**Problem a**
In the reranking config reference, what is the default value of reranking.reranker_timeout?
## Begin Article
Skip to content

Config reference: reranking

  • Enterprise tuning surface


    Defaults + constraints are rendered directly from Pydantic.

  • Env keys when available


    Many fields have an env-style alias (from TriBridConfig.to_flat_dict()).

  • Tooltip-level guidance


    If a matching glossary entry exists, you’ll see deeper tuning notes.

Config reference Config API & workflow Glossary

Total parameters: 12

Group index
  • (root)

(root)

JSON key Env key(s) Type Default Constraints Summary
reranking.rerank_input_snippet_chars RERANK_INPUT_SNIPPET_CHARS int 700 ≥ 200, ≤ 2000 Snippet chars for reranking input
reranking.reranker_cloud_model RERANKER_CLOUD_MODEL str "rerank-v3.5" Cloud reranker model name when mode=cloud (Cohere: rerank-v3.5)
reranking.reranker_cloud_provider RERANKER_CLOUD_PROVIDER str "cohere" Cloud reranker provider when mode=cloud (cohere, voyage, jina)
reranking.reranker_cloud_top_n RERANKER_CLOUD_TOP_N int 50 ≥ 1, ≤ 200 Number of candidates to rerank (cloud mode)
reranking.reranker_mode RERANKER_MODE str "none" pattern=^(cloud|local|learning|none)$ Reranker mode: 'cloud' (Cohere/Voyage/Jina API), 'learning' (MLX Qwen3 LoRA learning reranker), 'none' (disabled). Legacy values 'local'/'hf' normalize to 'learning'.
reranking.reranker_timeout RERANKER_TIMEOUT int 10 ≥ 5, ≤ 60 Reranker API timeout (seconds)
reranking.tribrid_reranker_alpha TRIBRID_RERANKER_ALPHA float 0.7 ≥ 0.0, ≤ 1.0 Blend weight for reranker scores
reranking.tribrid_reranker_batch TRIBRID_RERANKER_BATCH int 16 ≥ 1, ≤ 128 Reranker batch size
reranking.tribrid_reranker_maxlen TRIBRID_RERANKER_MAXLEN int 512 ≥ 128, ≤ 2048 Max token length for reranker
reranking.tribrid_reranker_reload_on_change TRIBRID_RERANKER_RELOAD_ON_CHANGE int 0 ≥ 0, ≤ 1 Hot-reload on model change
reranking.tribrid_reranker_reload_period_sec TRIBRID_RERANKER_RELOAD_PERIOD_SEC int 60 ≥ 10, ≤ 600 Reload check period (seconds)
reranking.tribrid_reranker_topn TRIBRID_RERANKER_TOPN int 50 ≥ 10, ≤ 200 Number of candidates to rerank (learning mode)

Details (glossary)

reranking.rerank_input_snippet_chars (RERANK_INPUT_SNIPPET_CHARS) — Rerank Snippet Length

Category: reranking

RERANK_INPUT_SNIPPET_CHARS caps how many characters from each retrieved chunk are forwarded into reranker scoring. In implementation terms, this is a throughput and quality guardrail: smaller snippets reduce request size and latency, but risk truncating decisive evidence; larger snippets preserve context at the cost of higher tokenization load, longer inference, and potentially provider-side input-limit errors. The right value should be based on corpus structure and query style, then validated with offline ranking metrics plus p95 latency and cost tracking so you can find the smallest snippet size that preserves relevance quality.
## End Article
## Begin Records supplied
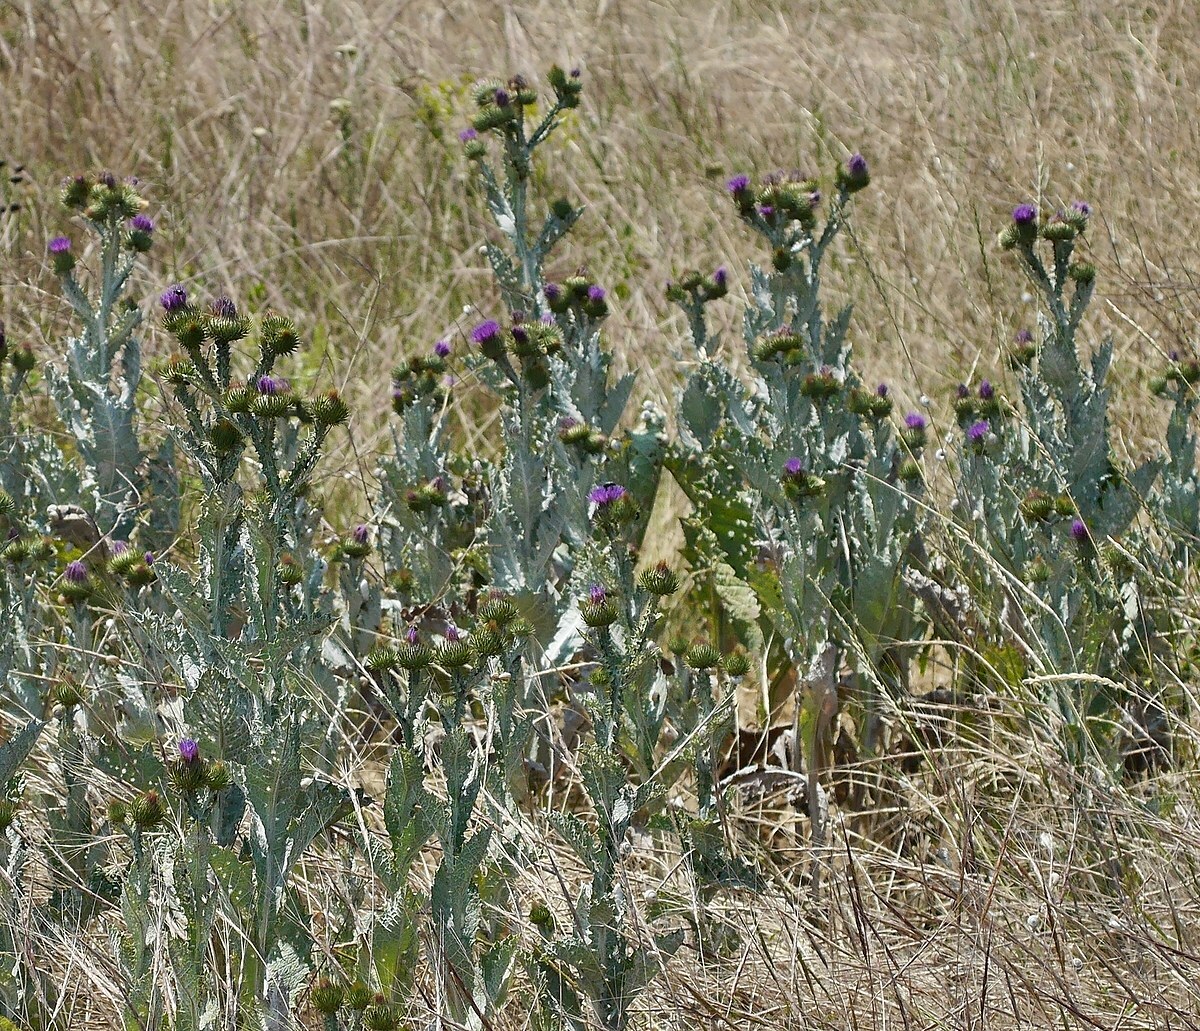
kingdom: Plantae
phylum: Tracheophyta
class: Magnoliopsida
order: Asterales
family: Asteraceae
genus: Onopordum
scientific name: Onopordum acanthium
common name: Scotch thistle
## End Records supplied
## Begin Records supplied
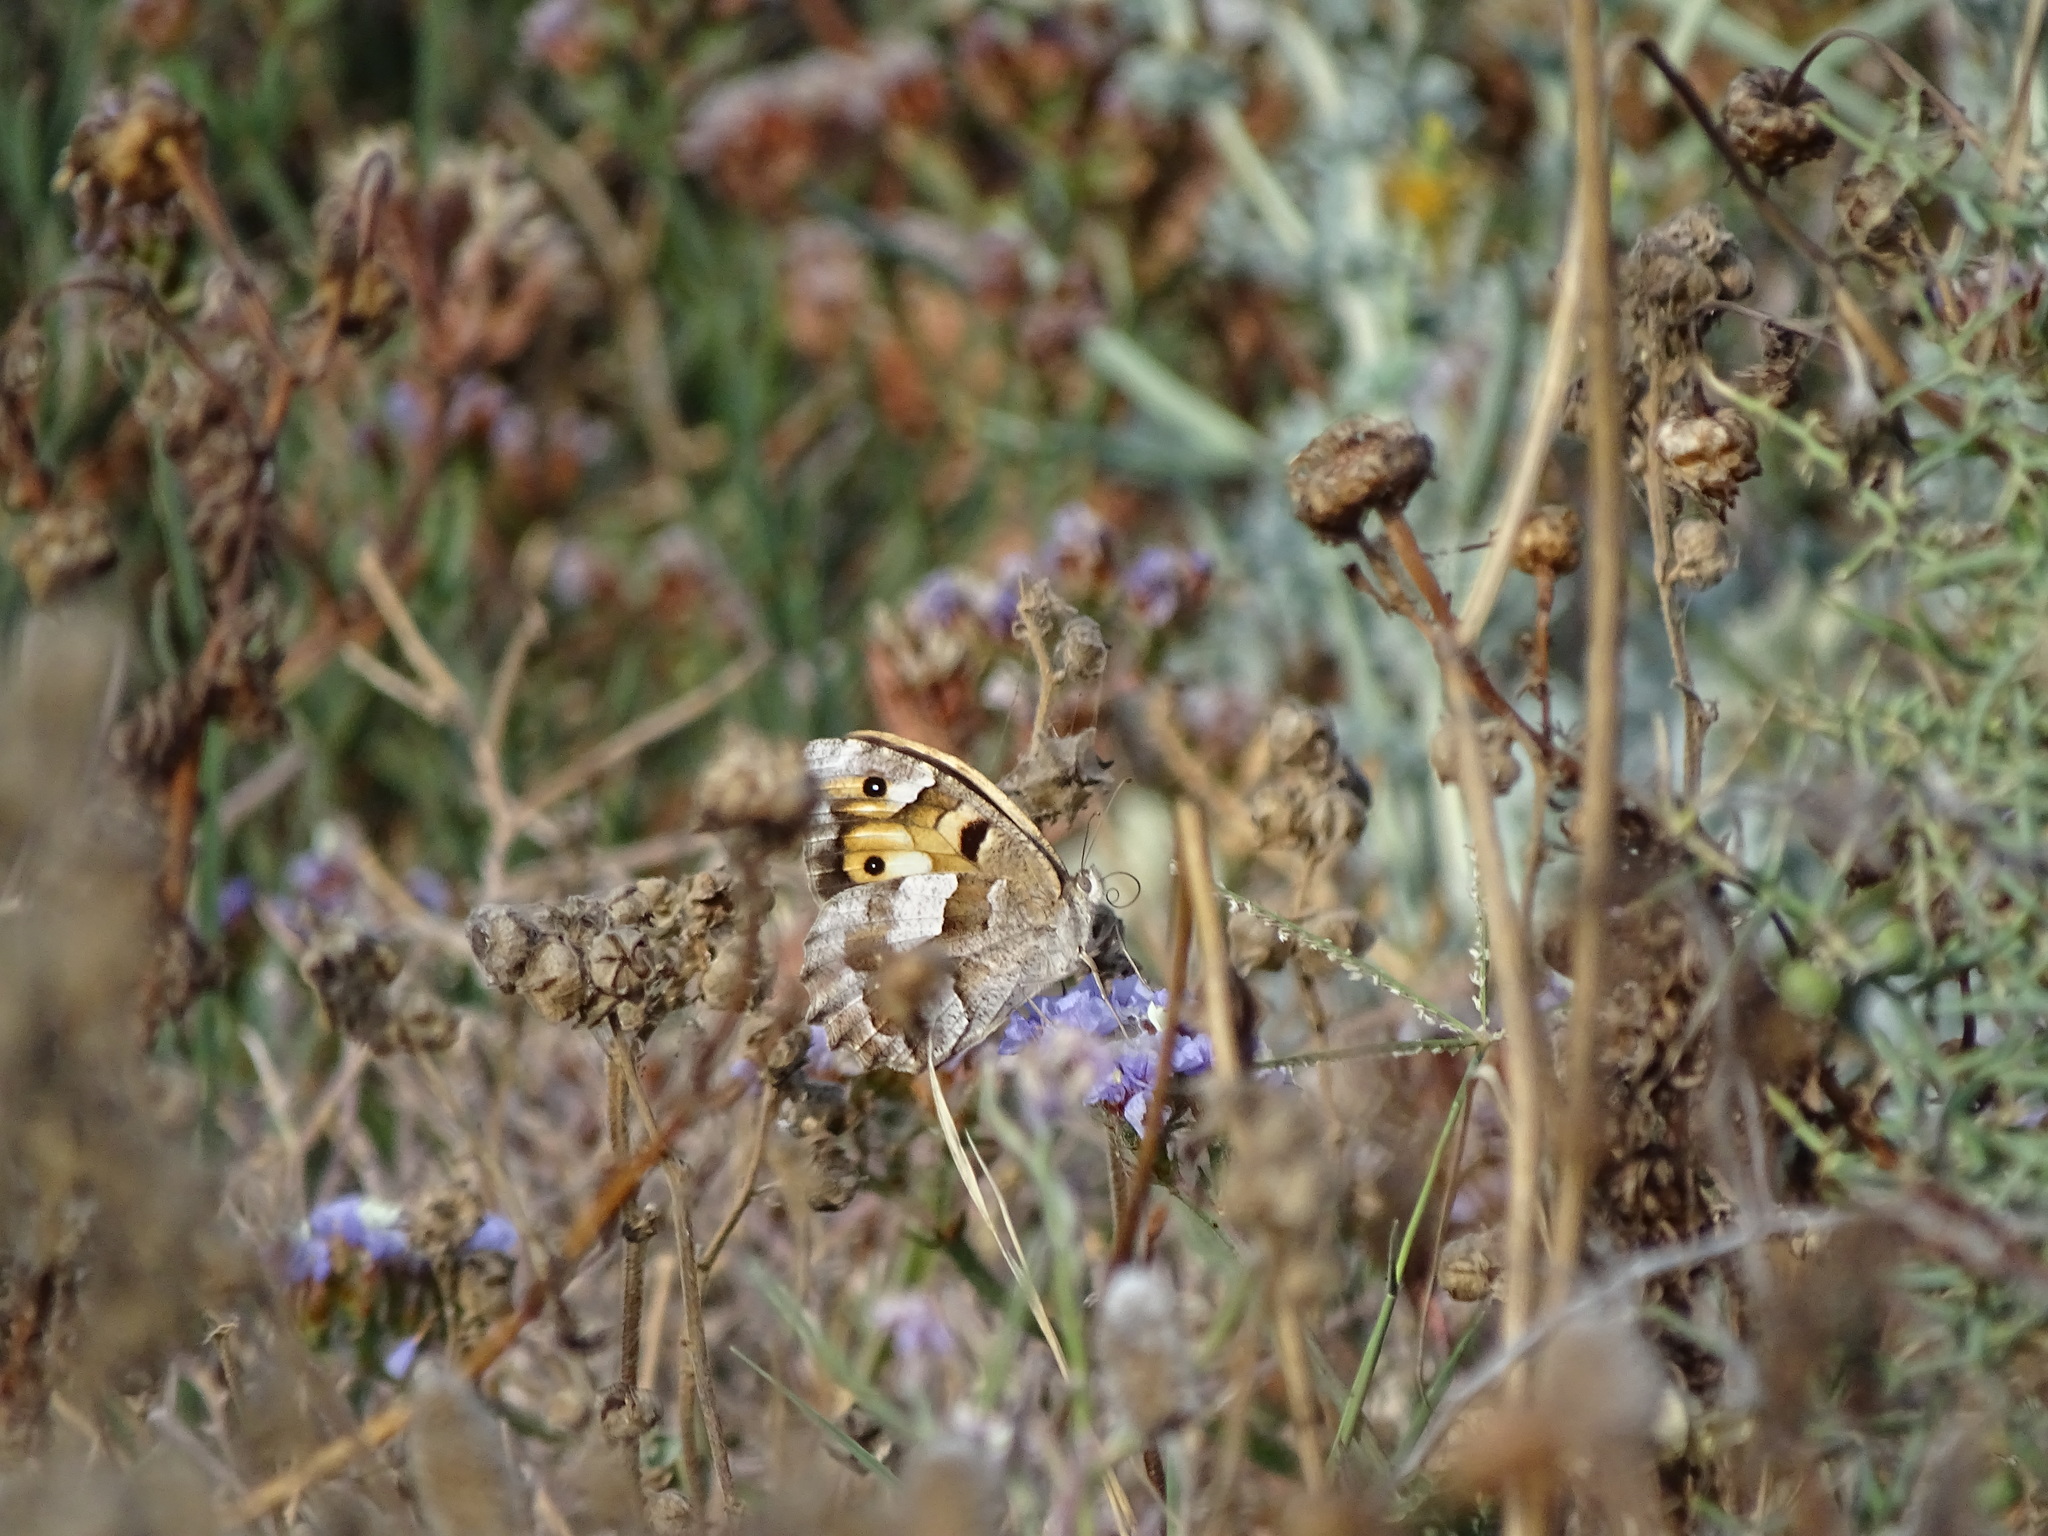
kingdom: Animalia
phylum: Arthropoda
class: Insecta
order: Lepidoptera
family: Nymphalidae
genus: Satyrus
## End Records supplied
**Problem b**
Print verbatim the lines of the entries between the line holding "kingdom: Plantae" and the line holding "scientific name: Onopordum acanthium", inclusive.

**Worked solution a**
10 seconds

**Worked solution b**
kingdom: Plantae
phylum: Tracheophyta
class: Magnoliopsida
order: Asterales
family: Asteraceae
genus: Onopordum
scientific name: Onopordum acanthium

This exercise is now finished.